Segment Open

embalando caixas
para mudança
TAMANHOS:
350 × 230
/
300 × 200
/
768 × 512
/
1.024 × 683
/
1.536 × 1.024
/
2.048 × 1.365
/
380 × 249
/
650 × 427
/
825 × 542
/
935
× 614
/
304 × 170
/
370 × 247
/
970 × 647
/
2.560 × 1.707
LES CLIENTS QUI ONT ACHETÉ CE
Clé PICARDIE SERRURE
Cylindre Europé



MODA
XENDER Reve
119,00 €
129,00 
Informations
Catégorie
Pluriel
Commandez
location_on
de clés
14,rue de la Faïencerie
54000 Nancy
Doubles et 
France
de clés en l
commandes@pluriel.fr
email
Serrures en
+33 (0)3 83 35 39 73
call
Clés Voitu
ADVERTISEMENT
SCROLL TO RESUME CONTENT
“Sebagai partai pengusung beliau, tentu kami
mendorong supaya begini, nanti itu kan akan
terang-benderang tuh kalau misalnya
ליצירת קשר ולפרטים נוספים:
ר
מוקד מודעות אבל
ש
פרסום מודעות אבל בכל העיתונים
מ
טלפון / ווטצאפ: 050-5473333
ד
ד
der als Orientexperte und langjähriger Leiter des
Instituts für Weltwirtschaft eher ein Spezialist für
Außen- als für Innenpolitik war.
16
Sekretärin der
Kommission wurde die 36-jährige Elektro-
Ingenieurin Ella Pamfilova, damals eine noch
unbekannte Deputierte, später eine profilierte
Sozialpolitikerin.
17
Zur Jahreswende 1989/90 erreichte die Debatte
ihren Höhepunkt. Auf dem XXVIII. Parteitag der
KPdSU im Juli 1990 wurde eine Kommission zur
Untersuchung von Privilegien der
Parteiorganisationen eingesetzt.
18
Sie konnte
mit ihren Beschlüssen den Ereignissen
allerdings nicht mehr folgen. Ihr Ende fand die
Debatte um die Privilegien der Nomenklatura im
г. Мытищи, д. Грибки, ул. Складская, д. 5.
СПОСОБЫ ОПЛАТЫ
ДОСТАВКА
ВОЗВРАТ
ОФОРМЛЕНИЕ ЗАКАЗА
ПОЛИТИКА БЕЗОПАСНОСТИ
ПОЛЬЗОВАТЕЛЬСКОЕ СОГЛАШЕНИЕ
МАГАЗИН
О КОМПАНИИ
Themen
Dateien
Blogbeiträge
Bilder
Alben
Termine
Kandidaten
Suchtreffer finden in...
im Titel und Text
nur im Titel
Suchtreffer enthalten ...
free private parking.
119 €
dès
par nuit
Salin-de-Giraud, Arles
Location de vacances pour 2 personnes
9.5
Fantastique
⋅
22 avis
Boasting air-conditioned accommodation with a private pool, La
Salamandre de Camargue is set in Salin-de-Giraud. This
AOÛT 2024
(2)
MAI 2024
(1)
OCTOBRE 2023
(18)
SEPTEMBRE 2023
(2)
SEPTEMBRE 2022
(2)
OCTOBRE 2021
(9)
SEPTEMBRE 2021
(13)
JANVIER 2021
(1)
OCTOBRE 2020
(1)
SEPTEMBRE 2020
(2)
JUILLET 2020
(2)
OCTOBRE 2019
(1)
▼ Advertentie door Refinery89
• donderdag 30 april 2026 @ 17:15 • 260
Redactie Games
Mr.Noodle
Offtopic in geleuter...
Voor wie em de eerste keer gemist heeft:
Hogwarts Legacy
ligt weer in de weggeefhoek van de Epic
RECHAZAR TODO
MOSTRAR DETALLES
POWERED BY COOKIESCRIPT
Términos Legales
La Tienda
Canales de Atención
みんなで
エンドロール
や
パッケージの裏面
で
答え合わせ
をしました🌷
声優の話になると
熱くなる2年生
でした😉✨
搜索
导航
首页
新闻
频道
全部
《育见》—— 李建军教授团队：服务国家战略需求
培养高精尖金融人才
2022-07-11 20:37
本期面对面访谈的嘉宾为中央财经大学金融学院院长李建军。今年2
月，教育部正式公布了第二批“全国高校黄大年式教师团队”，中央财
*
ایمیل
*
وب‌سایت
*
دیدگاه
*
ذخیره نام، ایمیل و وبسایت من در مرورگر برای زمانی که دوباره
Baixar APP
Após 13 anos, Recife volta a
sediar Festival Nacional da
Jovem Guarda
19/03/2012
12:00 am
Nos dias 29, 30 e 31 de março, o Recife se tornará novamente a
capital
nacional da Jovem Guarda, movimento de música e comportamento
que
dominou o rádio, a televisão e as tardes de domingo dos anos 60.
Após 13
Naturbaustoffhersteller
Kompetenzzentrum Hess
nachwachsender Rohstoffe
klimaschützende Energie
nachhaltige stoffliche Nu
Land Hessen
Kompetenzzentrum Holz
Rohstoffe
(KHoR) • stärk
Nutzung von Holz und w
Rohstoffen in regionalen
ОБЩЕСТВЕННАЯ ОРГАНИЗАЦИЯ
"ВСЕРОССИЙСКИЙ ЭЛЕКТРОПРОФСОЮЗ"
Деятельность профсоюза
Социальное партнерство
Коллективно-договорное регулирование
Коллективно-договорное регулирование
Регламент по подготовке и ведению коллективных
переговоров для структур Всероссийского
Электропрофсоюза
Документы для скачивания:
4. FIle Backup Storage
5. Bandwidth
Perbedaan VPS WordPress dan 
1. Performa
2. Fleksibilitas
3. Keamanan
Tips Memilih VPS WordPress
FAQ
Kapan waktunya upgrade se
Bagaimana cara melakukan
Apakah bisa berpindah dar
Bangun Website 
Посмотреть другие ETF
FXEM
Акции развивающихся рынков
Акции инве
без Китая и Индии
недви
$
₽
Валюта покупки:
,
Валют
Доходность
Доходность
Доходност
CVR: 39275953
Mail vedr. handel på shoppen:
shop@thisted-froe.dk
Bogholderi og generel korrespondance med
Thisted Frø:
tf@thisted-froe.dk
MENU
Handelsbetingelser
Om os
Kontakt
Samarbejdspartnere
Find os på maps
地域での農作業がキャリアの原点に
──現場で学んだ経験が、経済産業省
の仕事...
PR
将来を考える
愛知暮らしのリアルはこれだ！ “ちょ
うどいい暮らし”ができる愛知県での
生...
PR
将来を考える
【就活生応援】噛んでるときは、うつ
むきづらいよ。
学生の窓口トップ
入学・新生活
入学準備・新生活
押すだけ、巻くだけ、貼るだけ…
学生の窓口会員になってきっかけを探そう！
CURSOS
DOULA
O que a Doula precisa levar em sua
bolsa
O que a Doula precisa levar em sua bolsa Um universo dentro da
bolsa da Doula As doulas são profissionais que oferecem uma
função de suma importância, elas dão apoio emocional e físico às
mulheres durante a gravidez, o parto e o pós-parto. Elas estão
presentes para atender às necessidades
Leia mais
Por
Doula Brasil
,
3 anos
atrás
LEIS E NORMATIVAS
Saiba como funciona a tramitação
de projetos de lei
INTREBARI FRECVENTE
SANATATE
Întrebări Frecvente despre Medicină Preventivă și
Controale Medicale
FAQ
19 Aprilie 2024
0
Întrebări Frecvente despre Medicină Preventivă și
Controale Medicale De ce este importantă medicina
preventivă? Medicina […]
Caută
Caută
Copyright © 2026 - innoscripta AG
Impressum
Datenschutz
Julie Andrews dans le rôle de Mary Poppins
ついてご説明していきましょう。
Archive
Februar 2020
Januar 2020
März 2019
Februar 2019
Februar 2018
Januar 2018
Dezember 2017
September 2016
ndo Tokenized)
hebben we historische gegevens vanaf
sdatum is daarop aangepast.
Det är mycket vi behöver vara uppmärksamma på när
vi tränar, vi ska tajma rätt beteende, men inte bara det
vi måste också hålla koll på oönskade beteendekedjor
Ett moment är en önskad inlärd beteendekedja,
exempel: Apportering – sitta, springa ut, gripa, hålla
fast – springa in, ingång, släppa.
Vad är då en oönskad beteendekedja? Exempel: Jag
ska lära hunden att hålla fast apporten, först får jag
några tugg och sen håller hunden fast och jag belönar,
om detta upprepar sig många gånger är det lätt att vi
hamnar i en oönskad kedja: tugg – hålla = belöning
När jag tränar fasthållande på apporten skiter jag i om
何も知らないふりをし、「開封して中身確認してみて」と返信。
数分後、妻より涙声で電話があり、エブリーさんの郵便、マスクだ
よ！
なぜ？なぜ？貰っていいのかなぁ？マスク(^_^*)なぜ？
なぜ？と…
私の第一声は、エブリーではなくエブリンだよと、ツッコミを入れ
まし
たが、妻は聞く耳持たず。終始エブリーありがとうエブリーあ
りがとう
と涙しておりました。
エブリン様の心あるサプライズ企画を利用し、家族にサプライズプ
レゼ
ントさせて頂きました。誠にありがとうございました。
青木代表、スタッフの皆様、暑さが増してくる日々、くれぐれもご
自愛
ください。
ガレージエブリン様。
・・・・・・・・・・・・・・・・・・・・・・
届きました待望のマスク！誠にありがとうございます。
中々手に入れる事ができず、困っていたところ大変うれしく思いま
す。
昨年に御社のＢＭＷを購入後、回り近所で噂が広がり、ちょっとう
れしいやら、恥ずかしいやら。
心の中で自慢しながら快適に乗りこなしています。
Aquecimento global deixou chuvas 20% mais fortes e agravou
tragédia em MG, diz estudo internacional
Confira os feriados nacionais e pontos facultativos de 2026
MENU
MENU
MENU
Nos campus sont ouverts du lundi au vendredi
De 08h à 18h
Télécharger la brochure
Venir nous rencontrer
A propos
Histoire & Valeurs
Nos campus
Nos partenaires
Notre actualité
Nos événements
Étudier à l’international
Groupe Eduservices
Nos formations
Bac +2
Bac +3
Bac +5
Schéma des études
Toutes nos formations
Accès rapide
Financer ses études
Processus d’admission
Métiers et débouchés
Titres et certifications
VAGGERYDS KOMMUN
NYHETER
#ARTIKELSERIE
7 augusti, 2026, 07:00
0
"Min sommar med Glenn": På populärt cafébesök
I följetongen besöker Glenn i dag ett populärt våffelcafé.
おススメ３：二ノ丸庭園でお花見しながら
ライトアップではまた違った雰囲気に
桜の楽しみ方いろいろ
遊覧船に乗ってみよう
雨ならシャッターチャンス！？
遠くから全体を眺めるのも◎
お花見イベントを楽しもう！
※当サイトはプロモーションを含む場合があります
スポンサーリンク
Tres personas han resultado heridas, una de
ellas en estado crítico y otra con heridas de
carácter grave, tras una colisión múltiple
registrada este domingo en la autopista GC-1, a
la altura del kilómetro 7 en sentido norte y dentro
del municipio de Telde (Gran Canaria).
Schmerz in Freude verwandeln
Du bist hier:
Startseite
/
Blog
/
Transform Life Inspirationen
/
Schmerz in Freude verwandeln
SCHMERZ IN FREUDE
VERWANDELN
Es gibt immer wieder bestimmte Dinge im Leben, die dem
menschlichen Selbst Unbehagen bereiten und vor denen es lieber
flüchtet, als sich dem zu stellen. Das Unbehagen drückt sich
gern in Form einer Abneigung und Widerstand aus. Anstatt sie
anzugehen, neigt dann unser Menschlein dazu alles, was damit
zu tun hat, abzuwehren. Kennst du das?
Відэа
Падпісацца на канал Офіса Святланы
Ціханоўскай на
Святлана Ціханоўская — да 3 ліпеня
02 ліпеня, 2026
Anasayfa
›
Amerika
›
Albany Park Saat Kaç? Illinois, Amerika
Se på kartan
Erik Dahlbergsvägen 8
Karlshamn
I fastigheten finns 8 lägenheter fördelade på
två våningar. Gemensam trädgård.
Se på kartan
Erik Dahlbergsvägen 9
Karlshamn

Segment Closed

Task goal:
Everything from the first line of the records above through the line containing "Clé PICARDIE SERRURE" should be restated word for word; leave out all other lines.

Exercise output:
embalando caixas
para mudança
TAMANHOS:
350 × 230
/
300 × 200
/
768 × 512
/
1.024 × 683
/
1.536 × 1.024
/
2.048 × 1.365
/
380 × 249
/
650 × 427
/
825 × 542
/
935
× 614
/
304 × 170
/
370 × 247
/
970 × 647
/
2.560 × 1.707
LES CLIENTS QUI ONT ACHETÉ CE
Clé PICARDIE SERRURE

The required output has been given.